Only a number is required: how many lines of the material contain the string "filter".

----- DATASET EXCERPTS -----

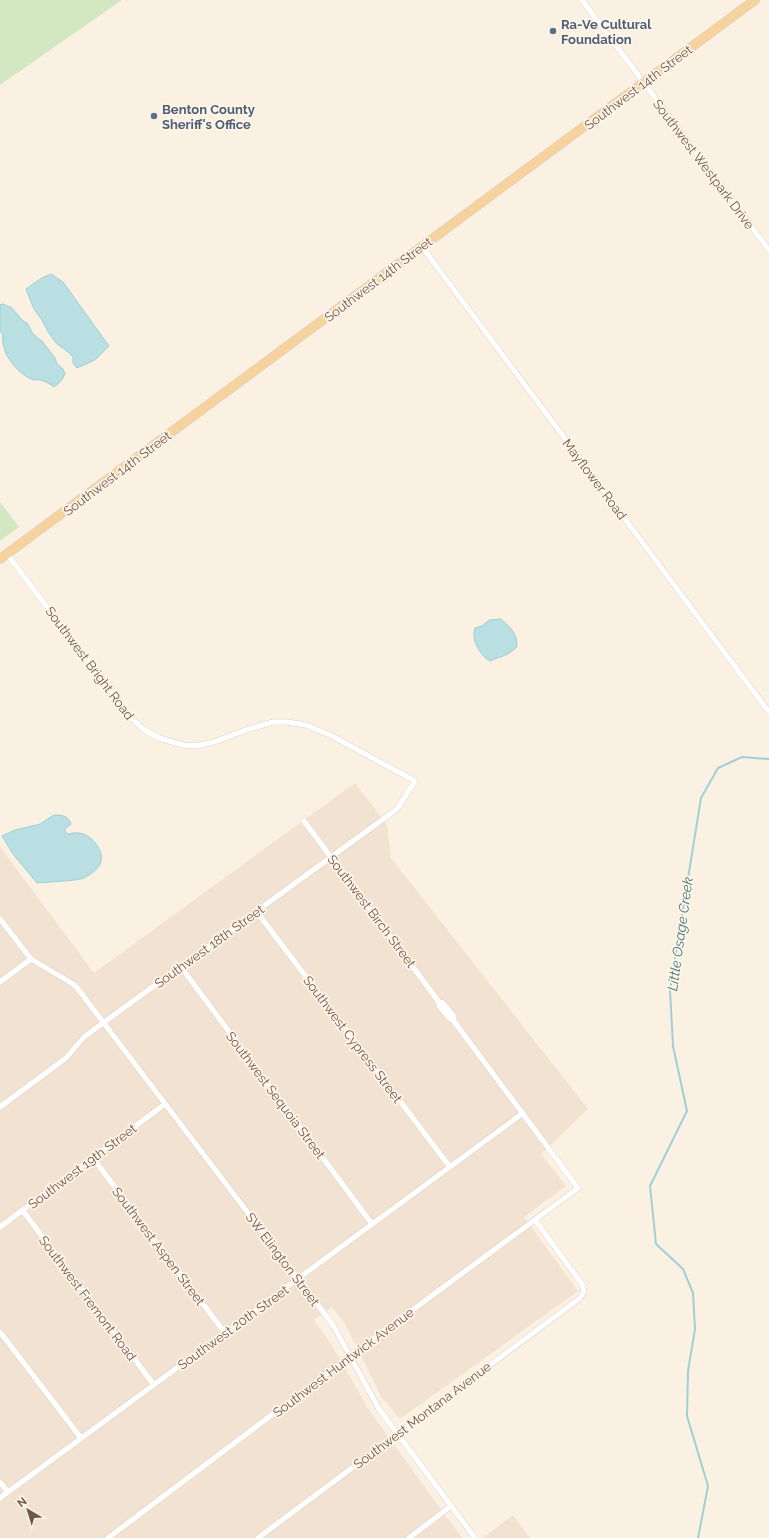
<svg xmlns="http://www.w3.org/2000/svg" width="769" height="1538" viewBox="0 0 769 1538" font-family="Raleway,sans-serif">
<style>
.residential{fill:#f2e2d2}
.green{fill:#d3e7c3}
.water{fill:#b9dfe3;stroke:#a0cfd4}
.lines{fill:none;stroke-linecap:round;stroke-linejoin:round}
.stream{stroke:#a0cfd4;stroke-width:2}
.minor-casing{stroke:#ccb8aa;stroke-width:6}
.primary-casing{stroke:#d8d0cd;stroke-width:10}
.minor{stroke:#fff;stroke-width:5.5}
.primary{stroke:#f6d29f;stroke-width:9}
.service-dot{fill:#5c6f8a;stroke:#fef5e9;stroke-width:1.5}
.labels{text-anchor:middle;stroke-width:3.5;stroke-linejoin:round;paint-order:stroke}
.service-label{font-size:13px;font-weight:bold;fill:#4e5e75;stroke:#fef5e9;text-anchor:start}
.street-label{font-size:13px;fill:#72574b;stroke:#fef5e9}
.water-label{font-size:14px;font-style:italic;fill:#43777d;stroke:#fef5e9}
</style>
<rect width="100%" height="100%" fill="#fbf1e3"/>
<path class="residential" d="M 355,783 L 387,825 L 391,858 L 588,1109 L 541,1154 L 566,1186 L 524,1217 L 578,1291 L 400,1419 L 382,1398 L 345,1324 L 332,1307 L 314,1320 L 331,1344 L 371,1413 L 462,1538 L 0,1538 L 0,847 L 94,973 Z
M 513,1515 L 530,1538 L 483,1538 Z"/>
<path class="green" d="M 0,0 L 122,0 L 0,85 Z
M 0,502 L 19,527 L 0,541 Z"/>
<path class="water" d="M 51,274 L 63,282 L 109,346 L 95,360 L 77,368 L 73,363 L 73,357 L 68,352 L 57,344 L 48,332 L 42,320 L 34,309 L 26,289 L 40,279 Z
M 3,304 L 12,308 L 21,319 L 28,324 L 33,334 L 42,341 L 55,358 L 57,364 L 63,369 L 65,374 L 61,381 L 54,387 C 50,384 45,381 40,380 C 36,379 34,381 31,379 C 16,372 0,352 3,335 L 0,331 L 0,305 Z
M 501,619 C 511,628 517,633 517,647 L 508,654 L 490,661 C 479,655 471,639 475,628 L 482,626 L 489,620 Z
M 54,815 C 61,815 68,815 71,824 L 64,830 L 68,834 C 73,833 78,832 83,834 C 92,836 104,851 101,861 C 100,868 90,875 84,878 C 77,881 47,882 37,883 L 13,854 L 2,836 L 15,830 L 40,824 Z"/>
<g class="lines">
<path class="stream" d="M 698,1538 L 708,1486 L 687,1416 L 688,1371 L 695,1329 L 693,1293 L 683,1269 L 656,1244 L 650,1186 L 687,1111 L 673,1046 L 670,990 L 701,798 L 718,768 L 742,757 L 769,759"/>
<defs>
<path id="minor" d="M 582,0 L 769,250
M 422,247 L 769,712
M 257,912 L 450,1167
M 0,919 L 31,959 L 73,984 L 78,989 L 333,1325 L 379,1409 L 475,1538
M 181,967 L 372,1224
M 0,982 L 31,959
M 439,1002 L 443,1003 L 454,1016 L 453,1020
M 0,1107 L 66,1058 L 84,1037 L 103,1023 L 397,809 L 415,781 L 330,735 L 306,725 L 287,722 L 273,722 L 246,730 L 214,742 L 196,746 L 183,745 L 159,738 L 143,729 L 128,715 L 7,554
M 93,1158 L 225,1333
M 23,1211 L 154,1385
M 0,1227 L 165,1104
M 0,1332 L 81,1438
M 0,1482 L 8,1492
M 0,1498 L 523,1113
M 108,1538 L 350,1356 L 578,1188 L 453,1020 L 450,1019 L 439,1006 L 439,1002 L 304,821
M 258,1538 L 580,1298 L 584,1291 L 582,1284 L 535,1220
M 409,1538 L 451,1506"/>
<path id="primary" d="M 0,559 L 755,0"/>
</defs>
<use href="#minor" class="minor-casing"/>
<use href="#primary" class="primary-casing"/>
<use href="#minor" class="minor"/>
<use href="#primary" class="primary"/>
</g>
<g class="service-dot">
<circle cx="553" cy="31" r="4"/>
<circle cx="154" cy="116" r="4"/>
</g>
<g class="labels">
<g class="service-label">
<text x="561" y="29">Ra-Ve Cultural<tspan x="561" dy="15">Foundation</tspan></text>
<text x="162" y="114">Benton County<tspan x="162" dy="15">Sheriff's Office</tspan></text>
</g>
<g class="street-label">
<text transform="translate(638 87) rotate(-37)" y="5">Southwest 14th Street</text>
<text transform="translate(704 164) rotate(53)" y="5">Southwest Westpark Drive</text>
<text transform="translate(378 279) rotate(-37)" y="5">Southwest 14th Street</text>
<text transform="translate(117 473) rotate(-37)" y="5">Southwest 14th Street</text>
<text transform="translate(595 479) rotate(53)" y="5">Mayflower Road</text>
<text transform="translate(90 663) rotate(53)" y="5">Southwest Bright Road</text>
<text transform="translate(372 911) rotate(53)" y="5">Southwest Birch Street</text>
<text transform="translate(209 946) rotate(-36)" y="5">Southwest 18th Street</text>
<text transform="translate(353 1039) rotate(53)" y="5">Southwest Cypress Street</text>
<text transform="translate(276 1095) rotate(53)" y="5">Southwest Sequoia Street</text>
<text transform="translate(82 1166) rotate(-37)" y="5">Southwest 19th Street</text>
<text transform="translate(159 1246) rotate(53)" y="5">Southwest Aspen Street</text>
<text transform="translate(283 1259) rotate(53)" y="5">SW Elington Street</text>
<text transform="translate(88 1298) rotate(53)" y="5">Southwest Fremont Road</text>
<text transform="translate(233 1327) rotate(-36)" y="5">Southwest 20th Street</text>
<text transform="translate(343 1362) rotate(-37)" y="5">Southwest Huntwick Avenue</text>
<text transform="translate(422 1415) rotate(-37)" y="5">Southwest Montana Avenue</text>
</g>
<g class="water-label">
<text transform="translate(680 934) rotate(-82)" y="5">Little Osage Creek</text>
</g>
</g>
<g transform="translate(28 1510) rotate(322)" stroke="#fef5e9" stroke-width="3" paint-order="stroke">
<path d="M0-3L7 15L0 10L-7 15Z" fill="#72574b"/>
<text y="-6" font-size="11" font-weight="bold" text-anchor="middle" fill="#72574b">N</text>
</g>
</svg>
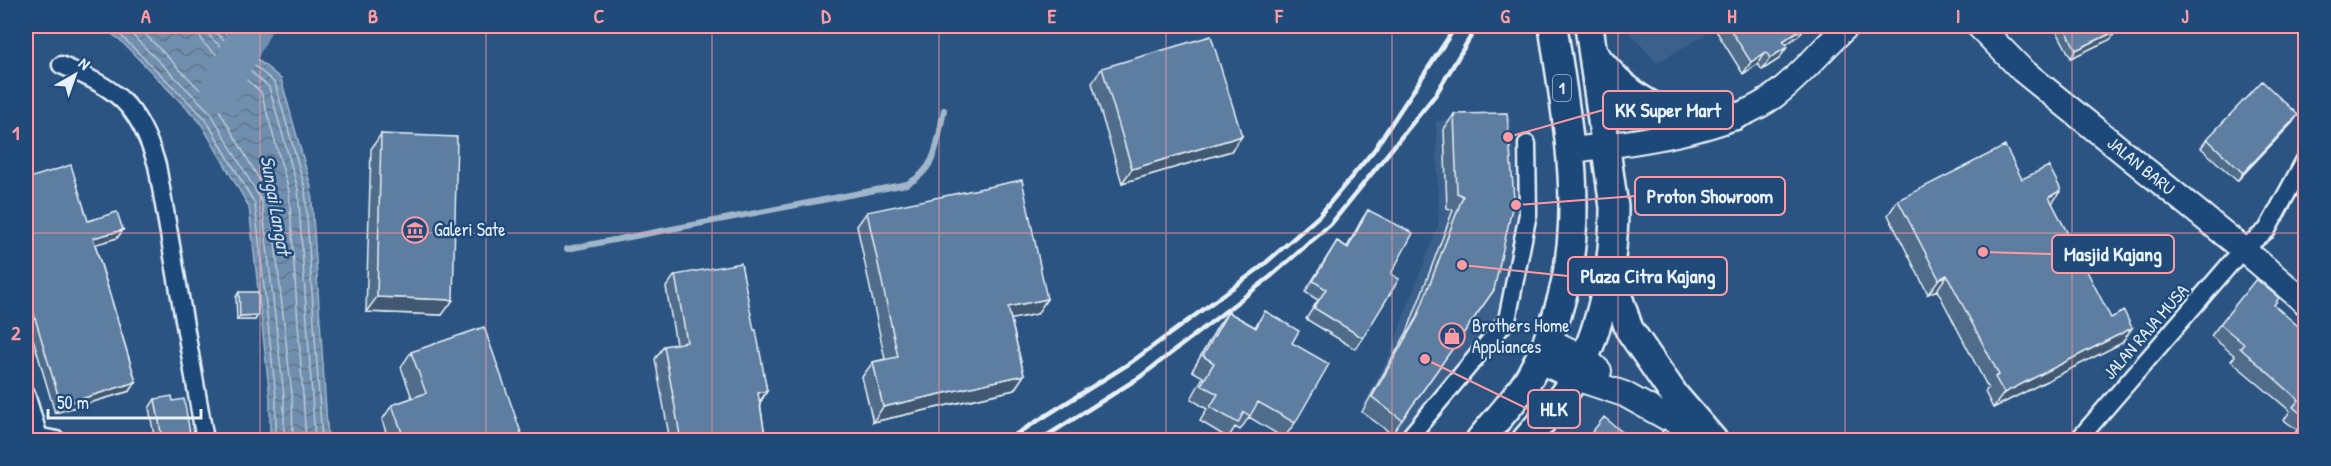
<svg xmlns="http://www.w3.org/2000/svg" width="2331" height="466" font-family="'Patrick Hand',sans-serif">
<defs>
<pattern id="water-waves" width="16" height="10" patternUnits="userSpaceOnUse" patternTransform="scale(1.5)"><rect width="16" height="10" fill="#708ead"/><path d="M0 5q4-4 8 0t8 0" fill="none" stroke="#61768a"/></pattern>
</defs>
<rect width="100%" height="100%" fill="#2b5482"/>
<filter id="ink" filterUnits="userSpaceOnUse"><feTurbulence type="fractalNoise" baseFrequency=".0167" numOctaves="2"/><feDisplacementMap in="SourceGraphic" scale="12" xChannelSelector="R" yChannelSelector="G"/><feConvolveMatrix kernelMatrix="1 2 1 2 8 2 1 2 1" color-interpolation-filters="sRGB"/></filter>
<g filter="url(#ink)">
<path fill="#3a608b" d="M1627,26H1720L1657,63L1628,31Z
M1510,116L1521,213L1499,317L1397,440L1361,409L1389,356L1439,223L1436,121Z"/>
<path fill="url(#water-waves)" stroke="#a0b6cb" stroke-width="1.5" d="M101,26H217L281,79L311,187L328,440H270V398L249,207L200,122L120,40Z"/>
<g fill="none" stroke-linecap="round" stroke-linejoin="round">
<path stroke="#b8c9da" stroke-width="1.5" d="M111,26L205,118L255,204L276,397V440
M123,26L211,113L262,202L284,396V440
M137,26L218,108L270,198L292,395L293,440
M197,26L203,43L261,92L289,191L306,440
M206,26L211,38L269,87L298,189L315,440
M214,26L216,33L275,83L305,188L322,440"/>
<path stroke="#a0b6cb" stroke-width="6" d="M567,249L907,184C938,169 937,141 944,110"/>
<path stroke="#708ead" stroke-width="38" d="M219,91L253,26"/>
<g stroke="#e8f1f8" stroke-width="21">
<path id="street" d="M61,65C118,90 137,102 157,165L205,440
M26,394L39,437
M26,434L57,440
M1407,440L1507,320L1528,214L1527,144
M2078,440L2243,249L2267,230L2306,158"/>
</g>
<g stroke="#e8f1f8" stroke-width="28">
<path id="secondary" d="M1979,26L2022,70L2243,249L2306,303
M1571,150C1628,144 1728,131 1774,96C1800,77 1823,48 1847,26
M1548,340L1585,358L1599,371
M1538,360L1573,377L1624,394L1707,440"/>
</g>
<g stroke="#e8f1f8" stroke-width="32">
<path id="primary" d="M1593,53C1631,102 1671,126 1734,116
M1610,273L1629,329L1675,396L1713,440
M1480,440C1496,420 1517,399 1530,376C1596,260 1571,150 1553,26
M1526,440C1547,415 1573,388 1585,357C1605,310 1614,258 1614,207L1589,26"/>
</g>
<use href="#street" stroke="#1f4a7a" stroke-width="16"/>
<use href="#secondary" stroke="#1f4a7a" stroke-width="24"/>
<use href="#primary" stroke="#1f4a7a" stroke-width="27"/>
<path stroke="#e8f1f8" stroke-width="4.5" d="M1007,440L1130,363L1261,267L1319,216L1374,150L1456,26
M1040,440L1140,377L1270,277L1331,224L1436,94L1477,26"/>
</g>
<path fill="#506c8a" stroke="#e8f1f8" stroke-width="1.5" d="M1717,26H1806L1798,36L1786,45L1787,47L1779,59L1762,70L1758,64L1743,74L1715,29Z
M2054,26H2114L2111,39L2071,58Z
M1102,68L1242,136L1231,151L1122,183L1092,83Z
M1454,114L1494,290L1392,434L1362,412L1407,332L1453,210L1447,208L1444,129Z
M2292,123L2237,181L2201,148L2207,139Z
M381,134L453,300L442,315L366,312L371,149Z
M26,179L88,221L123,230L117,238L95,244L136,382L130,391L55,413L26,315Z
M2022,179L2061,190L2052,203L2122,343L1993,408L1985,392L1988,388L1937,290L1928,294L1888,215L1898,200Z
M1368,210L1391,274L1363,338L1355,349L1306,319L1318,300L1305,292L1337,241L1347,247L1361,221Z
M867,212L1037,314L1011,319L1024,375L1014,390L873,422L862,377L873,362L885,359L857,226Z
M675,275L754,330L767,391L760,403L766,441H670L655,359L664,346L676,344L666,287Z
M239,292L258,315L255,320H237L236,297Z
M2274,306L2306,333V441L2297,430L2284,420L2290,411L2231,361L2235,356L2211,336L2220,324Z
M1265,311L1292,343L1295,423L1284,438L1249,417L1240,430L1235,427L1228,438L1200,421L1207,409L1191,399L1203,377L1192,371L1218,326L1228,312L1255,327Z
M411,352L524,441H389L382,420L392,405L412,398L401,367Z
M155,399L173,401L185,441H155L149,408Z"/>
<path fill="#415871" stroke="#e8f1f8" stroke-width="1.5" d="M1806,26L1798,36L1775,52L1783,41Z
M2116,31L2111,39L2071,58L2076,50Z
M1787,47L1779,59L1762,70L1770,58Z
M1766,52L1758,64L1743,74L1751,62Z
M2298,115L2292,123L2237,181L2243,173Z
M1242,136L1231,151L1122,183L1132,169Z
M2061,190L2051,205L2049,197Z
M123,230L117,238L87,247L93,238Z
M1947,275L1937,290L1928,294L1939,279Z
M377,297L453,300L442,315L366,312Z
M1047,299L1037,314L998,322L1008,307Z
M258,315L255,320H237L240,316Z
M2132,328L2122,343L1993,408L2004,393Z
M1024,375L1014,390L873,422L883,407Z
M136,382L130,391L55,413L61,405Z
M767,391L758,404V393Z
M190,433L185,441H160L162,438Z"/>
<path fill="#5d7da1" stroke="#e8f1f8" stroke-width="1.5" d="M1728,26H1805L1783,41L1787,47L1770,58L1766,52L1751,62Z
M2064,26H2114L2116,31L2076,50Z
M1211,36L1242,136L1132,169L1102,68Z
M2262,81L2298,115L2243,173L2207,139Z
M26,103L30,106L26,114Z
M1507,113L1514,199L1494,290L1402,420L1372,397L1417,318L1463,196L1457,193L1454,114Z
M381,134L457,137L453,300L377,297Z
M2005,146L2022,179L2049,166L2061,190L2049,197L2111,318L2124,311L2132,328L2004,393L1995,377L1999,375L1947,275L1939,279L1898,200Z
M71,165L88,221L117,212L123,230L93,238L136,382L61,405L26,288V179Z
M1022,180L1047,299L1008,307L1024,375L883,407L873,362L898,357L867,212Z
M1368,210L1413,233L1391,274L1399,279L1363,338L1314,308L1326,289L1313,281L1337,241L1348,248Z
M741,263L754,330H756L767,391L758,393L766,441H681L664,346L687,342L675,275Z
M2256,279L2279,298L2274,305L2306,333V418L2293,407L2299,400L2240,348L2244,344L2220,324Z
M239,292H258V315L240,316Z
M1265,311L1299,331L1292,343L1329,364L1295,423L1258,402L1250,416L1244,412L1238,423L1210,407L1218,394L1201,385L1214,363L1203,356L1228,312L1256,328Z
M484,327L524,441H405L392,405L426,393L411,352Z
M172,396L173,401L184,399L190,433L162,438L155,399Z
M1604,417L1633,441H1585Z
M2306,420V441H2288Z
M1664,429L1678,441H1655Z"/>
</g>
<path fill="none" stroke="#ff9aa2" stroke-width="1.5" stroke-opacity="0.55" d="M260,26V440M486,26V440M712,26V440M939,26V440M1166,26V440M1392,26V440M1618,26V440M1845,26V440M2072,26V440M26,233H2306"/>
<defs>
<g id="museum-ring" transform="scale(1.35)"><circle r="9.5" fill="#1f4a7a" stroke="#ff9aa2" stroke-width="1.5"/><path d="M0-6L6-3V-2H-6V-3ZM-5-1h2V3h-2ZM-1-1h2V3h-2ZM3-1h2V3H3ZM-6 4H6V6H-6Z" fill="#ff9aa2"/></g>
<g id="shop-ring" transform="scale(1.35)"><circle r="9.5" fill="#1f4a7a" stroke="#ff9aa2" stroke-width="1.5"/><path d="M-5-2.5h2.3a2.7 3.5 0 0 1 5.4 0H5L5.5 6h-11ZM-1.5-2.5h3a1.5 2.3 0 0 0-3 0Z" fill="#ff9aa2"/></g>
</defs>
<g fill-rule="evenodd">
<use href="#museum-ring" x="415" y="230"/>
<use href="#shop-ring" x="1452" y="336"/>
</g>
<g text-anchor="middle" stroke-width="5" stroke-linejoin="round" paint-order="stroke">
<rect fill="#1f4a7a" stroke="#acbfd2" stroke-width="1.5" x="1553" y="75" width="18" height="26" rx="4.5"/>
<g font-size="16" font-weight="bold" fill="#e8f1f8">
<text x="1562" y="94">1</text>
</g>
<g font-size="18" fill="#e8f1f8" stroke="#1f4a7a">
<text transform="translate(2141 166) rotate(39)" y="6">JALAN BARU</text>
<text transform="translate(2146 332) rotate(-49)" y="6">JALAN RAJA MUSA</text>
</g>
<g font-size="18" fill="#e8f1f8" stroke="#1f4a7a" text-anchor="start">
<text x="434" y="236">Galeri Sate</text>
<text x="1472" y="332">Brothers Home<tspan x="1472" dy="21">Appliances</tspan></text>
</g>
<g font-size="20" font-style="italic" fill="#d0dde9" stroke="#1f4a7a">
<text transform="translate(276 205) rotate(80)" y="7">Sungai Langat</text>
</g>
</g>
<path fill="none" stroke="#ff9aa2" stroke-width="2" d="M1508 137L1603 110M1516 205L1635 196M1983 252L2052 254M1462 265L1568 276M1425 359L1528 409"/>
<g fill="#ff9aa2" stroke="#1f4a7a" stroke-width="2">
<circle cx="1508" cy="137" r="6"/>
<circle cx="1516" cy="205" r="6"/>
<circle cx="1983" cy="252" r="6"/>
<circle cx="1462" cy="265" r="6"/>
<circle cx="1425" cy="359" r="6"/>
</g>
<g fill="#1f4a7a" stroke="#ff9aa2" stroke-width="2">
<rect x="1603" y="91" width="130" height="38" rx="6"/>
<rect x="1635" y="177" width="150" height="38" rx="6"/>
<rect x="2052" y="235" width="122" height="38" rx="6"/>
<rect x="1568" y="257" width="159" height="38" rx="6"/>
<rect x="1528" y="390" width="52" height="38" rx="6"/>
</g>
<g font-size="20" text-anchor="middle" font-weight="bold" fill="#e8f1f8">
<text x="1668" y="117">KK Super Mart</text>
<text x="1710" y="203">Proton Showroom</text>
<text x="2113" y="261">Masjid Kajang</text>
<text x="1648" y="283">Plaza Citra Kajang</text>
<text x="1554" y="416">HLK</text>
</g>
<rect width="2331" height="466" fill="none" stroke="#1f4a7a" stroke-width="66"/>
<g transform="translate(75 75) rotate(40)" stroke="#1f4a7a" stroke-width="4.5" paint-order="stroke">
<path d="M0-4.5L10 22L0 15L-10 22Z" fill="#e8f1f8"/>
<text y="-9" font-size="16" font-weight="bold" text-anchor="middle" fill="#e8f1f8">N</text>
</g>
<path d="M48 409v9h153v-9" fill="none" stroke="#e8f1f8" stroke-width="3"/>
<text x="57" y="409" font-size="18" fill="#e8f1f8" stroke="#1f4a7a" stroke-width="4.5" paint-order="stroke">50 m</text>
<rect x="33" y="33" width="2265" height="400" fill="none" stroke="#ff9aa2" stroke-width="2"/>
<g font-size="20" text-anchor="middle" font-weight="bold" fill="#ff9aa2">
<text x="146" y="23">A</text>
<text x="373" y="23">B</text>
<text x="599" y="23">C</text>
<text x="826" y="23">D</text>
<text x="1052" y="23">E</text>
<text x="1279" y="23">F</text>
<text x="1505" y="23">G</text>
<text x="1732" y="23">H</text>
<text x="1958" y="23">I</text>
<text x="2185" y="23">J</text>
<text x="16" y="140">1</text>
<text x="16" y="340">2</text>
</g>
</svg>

-----

# [ANSWER BOX]
2